VST3 hosting: calling setActive() in reset() should not be necessary, kills performance


#1

What is the reason for VST3PluginInstance::reset() calling setActive()?
According to the VST3 docs, setProcessing() should be fully sufficient.

In some plug-ins, setActive() triggers massive memory allocations, which heavily impacts performance when starting playback when using a lot of instances of such plug-ins.
This issue is even noted in comments in prepareToPlay(), which has extra code to avoid unnecessary calls to setActive().
Any chance to remove the offending calls to setActive() from reset()?

Thanks,
Stefan


#2

Following.


#3

Well, as in a lot of cases like this, it might be that some plug-ins require that to function correctly (even though the VST3 spec says otherwise). Have you tried removing those calls? If so, does everything continue to function correctly?


#4

OT: for that, you can set “Watching” in the setting below shown below:


#5

It works fine with those plug-ins I’ve tried, but we’re doing plug-ins not hosts, so I only have a limited set of 3rd party plug-ins installed, and am using only the sample JUCE host.
The issue came up because it really hurts performance with our plug-in, particularly when ARA mode is used, which increases the number of instances dramatically because it’ll be one plug-in per region/clip, not per track, so heavy-duty per instance adds up much more.
Further, in hosts that call reset() from the render thread (e.g. Mixcraft), this causes setActive() to be called concurrently from various threads (albeit for different plug-in instances, but if the instances share any resources there will be lock contention issues, making the issue even worse).
I fully understand your concern about outdated plug-ins that may be bugged, but this is seriously hurting well-behaving plug-ins in otherwise well-behaving hosts.

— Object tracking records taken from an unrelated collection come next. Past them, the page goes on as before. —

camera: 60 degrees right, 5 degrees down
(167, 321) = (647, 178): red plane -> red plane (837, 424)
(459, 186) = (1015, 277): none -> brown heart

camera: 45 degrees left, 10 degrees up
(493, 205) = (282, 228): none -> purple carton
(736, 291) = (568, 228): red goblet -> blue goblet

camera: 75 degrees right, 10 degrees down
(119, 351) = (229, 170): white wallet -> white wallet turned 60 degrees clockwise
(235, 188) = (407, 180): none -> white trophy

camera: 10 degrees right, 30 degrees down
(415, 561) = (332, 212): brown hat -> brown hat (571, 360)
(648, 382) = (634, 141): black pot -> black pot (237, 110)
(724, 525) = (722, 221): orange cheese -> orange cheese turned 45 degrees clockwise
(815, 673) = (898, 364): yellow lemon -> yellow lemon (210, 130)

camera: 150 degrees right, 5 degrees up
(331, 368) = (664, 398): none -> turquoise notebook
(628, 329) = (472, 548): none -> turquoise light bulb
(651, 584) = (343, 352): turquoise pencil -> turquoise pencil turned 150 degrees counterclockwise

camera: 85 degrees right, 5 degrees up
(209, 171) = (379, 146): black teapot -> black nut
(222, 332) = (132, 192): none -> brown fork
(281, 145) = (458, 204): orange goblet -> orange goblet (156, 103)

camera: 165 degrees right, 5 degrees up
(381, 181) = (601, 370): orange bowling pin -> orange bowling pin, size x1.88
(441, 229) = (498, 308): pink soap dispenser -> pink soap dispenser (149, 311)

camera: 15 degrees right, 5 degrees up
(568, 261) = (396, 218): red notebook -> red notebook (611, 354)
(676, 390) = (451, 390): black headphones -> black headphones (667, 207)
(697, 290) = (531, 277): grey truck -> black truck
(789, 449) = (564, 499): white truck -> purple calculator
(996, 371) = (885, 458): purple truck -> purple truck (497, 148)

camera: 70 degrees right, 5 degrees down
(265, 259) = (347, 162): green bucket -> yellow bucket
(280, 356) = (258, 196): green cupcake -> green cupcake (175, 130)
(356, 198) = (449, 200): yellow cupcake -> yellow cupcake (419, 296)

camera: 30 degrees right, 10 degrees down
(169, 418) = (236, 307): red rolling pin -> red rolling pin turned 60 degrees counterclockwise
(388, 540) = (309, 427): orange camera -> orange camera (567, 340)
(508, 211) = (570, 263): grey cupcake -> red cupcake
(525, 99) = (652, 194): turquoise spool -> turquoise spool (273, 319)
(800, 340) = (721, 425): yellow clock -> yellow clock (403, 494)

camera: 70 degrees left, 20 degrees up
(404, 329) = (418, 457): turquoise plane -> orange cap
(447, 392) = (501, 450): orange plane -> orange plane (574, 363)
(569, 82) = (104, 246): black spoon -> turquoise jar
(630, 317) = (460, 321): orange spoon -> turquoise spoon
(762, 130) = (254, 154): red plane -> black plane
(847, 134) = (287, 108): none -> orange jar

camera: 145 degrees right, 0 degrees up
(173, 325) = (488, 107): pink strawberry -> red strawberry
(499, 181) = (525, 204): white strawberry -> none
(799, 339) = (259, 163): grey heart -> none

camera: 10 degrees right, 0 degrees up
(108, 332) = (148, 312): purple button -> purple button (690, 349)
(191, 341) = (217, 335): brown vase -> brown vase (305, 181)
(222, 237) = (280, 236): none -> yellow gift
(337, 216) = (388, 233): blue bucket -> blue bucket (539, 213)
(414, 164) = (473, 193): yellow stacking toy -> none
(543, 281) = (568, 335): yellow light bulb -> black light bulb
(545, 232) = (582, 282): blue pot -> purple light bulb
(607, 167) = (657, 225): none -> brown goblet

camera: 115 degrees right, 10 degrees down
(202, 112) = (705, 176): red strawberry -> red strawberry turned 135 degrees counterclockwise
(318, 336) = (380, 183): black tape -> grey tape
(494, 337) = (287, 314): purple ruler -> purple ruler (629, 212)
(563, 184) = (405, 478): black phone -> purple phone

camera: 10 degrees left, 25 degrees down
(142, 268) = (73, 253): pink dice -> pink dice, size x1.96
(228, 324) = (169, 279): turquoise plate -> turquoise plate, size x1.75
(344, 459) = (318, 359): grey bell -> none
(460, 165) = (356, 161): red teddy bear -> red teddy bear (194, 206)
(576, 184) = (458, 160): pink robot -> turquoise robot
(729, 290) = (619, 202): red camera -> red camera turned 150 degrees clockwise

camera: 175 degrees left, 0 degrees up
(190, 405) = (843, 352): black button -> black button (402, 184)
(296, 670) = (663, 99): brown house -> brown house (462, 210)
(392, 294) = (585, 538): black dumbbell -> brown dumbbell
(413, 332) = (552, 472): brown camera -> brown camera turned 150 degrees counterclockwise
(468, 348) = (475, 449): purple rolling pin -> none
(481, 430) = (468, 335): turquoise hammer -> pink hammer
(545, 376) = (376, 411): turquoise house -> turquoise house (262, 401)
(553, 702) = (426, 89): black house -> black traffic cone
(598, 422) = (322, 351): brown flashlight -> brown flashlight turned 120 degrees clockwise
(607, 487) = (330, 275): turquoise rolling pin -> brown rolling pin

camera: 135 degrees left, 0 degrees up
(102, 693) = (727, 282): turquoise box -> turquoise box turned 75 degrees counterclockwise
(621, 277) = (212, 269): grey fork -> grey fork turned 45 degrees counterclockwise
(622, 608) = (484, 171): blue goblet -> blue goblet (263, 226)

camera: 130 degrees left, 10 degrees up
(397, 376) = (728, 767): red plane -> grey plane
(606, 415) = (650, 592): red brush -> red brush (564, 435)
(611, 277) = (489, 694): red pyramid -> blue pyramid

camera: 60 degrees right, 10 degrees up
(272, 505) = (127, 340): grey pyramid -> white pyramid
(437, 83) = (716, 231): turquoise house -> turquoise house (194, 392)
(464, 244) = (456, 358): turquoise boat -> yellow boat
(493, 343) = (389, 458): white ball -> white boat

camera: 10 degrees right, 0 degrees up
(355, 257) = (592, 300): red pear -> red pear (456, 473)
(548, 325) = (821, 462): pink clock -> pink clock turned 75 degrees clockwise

As more and more hosts and plug-ins are adopting ARA, this will become even more of a headache.
If you really want to keep the old behaviour, why not limit it to old plug-ins? For example, you could test whether the plug-in supports ARA, in which case it must be reasonably new and if there really is an issue there will be a near-time fix. There may be other interface that can be tested to reasonably determine whether or not a plug-in is under active development, for example ChannelContext::IInfoListener which Steinberg added in one of the rather recent VST3 SDKs.